Yes, you can modify an HTML document with lxml
after parsing it. The lxml
library provides mechanisms for parsing HTML and XML documents, creating elements, removing elements, and altering elements, which makes it quite powerful for manipulating HTML documents.
Here's an example of how you might modify an HTML document using lxml
in Python:
from lxml import html
# Sample HTML content
html_content = """
<html>
<head>
<title>Sample Page</title>
</head>
<body>
<h1>Welcome to the Sample Page</h1>
<p>This is a sample paragraph.</p>
</body>
</html>
"""
# Parse the HTML
tree = html.fromstring(html_content)
# Modify the title
title = tree.find('.//title')
title.text = 'Updated Page Title'
# Add a new element
new_paragraph = html.Element("p")
new_paragraph.text = "This is a new paragraph."
tree.body.append(new_paragraph)
# Remove an element
h1 = tree.find('.//h1')
tree.body.remove(h1)
# Print the modified HTML
print(html.tostring(tree, pretty_print=True).decode('utf-8'))
In this example, we:
1. Parse the HTML into a tree structure.
2. Change the text of the <title>
element.
3. Create a new <p>
element and append it to the <body>
.
4. Remove the <h1>
element from the <body>
.
After modifying the tree, we can serialize it back to a string using html.tostring
. The pretty_print=True
argument formats the output to be more readable.

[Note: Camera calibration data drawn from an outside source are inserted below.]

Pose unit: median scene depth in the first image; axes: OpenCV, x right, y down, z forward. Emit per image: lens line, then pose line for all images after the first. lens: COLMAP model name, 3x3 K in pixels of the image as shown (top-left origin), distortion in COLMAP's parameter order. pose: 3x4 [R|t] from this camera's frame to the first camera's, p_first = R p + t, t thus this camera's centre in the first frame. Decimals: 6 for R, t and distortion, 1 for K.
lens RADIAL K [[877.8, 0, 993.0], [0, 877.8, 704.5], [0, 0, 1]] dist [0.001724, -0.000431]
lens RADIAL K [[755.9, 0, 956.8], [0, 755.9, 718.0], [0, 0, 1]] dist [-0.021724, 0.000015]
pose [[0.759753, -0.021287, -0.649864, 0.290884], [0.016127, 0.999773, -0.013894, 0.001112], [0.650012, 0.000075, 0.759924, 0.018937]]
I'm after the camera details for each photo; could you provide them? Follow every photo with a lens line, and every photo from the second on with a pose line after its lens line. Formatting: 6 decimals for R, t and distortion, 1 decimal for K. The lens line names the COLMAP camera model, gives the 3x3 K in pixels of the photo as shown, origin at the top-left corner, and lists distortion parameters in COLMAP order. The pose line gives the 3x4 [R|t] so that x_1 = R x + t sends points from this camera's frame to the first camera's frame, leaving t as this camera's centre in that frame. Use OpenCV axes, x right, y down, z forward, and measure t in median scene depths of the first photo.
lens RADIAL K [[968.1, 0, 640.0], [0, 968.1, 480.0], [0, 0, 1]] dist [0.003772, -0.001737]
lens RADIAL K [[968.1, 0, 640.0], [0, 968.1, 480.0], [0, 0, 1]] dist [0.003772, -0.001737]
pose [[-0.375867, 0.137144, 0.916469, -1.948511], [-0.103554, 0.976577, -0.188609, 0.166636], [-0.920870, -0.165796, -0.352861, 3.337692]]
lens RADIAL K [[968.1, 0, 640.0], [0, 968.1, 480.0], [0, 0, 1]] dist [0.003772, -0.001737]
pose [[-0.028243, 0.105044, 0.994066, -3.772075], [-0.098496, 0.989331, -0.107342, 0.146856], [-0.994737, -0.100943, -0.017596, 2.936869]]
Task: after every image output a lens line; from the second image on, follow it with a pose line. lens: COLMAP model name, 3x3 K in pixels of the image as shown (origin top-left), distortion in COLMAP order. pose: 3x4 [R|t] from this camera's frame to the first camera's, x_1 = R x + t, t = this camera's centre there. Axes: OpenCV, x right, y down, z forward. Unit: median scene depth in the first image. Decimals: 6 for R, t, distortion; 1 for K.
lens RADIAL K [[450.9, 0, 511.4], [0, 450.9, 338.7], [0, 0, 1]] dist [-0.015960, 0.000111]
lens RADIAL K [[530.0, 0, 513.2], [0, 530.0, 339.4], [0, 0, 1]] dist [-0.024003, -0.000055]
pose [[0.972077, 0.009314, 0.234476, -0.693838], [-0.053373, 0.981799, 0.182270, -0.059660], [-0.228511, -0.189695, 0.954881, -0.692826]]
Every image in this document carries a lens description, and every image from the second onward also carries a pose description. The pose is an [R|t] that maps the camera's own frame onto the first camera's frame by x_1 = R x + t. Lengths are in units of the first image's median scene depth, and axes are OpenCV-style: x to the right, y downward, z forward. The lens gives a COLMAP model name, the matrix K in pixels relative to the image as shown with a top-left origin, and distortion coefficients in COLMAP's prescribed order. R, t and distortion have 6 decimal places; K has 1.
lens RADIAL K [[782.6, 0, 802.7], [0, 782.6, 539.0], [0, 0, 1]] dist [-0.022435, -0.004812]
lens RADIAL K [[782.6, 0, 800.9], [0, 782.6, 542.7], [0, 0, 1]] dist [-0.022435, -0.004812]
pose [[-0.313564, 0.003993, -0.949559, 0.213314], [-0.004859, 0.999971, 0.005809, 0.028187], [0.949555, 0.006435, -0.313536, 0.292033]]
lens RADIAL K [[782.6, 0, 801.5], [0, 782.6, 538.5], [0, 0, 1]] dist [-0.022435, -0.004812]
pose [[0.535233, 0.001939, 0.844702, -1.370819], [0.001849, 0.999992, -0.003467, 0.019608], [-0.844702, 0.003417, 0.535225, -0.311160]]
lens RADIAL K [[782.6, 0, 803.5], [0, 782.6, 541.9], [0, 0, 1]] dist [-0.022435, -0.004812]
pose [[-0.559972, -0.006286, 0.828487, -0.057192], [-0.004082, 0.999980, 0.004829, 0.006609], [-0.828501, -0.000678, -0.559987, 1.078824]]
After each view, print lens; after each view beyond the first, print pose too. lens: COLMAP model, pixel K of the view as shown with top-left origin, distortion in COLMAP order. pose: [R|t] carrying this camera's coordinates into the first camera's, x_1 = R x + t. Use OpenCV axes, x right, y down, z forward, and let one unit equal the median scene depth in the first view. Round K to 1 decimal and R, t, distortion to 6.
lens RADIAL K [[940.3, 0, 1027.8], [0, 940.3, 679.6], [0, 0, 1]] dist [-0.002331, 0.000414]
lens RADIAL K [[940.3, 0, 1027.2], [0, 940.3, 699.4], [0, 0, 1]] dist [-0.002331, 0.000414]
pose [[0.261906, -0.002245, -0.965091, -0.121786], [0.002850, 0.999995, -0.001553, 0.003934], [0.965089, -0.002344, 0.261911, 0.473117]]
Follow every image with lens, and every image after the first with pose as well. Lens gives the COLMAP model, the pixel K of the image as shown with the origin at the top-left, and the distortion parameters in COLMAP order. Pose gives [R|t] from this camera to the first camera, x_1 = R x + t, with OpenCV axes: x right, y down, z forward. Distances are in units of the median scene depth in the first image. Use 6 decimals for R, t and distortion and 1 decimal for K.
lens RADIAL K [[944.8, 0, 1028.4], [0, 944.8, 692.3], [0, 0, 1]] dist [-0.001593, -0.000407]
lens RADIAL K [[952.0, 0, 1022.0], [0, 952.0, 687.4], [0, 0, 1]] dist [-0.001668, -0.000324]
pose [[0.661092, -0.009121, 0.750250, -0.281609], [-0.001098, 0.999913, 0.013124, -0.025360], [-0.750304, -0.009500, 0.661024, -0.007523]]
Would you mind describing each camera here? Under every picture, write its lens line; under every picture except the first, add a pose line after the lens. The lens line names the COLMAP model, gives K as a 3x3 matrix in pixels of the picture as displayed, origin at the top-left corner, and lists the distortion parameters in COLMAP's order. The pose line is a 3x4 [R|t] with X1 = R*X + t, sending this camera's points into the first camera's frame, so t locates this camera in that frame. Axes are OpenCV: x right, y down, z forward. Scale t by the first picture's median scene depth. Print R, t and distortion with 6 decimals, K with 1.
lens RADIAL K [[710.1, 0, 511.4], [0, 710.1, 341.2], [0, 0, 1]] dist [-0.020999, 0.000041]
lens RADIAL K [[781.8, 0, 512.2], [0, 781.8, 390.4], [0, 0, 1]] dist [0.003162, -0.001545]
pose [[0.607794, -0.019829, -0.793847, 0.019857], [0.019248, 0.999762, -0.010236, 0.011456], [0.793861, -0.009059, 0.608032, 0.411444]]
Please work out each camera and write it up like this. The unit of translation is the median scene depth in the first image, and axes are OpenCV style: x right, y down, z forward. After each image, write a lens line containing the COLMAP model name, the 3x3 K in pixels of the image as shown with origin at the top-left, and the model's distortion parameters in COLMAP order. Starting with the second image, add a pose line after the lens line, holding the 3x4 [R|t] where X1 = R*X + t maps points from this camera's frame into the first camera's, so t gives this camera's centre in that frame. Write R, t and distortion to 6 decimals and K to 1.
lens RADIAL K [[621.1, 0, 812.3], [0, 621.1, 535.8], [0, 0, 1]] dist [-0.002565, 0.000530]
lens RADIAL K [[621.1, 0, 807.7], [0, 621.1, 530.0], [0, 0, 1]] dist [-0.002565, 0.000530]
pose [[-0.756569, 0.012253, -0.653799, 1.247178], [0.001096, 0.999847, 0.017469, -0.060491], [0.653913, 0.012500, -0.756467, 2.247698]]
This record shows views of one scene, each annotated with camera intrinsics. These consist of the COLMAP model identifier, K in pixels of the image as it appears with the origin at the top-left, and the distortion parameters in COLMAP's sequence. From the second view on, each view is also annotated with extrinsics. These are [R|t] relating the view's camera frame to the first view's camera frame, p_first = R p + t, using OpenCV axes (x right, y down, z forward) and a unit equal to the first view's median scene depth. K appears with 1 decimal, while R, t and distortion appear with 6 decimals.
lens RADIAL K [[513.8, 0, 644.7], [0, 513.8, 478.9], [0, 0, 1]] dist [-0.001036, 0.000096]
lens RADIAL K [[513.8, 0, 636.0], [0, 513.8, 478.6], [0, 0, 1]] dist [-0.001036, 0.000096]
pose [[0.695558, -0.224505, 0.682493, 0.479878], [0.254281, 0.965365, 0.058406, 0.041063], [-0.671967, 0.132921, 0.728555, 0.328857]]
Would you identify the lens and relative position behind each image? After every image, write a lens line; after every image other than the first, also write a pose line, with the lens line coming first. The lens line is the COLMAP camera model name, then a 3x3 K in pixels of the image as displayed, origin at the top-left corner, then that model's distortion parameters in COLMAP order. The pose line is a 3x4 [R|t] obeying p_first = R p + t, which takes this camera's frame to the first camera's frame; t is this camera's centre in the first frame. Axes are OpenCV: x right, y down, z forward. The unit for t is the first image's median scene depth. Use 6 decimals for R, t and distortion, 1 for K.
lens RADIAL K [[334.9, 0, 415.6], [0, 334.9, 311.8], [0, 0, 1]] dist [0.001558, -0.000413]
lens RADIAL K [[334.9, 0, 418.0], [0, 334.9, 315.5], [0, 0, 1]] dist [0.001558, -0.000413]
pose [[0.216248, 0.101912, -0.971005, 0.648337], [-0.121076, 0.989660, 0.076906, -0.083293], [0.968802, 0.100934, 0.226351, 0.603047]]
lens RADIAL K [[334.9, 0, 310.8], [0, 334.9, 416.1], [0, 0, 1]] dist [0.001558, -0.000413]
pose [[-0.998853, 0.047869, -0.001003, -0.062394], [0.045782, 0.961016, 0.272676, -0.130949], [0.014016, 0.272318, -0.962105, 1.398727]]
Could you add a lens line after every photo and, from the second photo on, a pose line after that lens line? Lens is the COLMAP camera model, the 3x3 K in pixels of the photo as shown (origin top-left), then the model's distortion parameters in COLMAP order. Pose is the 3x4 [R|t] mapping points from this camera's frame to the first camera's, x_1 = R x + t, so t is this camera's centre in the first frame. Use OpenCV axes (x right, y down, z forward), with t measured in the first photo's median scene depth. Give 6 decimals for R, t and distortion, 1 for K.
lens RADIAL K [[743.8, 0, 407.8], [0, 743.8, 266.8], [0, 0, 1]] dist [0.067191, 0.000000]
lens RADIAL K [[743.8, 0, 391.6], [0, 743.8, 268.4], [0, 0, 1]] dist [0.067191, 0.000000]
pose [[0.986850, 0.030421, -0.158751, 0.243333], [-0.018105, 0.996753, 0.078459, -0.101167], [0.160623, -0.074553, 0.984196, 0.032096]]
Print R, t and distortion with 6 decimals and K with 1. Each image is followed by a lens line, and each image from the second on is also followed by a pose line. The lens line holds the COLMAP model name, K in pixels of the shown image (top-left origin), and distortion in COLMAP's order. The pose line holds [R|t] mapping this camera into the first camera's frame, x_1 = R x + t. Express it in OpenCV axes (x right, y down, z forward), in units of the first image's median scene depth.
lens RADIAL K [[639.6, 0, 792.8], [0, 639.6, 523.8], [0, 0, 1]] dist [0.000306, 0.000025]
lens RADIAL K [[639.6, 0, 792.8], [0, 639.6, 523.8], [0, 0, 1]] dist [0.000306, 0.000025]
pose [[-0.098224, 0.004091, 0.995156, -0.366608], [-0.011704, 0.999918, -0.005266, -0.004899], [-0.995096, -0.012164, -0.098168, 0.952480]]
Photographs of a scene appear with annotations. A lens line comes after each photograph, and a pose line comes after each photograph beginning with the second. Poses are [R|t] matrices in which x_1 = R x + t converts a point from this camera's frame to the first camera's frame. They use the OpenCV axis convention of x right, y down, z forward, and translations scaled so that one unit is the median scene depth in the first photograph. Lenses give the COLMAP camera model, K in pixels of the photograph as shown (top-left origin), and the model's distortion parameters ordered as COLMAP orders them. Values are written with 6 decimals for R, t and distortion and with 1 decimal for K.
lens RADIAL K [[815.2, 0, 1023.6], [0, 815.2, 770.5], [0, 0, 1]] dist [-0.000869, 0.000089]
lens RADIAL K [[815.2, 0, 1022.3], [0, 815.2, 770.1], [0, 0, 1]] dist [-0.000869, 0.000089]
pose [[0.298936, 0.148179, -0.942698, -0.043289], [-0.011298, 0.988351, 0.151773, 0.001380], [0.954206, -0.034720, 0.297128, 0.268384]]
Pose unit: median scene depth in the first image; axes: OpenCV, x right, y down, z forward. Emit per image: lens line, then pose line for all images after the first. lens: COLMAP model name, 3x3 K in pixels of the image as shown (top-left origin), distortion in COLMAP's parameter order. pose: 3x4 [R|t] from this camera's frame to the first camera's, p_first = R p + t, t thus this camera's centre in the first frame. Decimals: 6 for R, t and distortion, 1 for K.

It's also possible to use XPath or CSS selectors to find elements within the HTML document more easily with lxml
. Here's a quick example using XPath:
# Find all paragraphs using XPath and add a class attribute
paragraphs = tree.xpath('//p')
for p in paragraphs:
p.set('class', 'new-class')
And using CSS Selectors:
# Find all paragraphs using CSS Selectors and add a class attribute
from lxml.cssselect import CSSSelector
selector = CSSSelector('p')
paragraphs = selector(tree)
for p in paragraphs:
p.set('class', 'new-class')
These examples demonstrate the flexibility of lxml
in modifying parsed HTML documents. Remember that after making changes, you can always convert the lxml
tree back into a string or byte representation to output the modified HTML.